Filter these entries down to the lines that hold the word "without", and show each of them.
BEGIN PROVIDED RECORDS
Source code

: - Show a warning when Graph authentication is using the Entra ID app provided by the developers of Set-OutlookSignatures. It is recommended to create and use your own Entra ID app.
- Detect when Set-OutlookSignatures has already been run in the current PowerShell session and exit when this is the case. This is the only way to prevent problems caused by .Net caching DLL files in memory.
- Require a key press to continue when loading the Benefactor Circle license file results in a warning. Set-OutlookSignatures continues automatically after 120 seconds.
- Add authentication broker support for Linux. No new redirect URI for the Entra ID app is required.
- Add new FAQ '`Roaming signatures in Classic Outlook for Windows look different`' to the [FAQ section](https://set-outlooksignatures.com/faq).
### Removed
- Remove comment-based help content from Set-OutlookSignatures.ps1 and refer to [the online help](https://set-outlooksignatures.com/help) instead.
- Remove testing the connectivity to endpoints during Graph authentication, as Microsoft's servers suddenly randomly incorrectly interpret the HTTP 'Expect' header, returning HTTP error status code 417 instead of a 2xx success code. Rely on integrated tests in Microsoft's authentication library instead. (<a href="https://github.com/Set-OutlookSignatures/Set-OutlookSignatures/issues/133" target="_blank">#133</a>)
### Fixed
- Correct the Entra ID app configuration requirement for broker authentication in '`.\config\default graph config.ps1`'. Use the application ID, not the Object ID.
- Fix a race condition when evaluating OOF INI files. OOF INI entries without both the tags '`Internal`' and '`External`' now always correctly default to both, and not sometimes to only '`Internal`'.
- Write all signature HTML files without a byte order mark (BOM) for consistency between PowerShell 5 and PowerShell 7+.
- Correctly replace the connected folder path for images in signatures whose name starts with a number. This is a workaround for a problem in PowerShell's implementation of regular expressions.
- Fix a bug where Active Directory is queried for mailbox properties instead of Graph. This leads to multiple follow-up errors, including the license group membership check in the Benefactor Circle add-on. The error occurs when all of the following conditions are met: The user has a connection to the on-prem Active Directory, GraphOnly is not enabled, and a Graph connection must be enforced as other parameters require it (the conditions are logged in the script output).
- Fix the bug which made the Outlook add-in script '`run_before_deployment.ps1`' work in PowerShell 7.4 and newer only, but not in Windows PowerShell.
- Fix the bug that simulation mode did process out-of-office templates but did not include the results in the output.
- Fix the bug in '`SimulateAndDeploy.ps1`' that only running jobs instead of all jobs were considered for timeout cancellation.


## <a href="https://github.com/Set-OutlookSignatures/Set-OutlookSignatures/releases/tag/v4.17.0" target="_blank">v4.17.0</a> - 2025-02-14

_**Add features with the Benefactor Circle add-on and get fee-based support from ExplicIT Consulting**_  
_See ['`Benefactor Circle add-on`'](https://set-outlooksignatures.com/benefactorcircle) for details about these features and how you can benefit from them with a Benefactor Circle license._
END PROVIDED RECORDS
[TASK SOLUTION]
- Fix a race condition when evaluating OOF INI files. OOF INI entries without both the tags '`Internal`' and '`External`' now always correctly default to both, and not sometimes to only '`Internal`'.
- Write all signature HTML files without a byte order mark (BOM) for consistency between PowerShell 5 and PowerShell 7+.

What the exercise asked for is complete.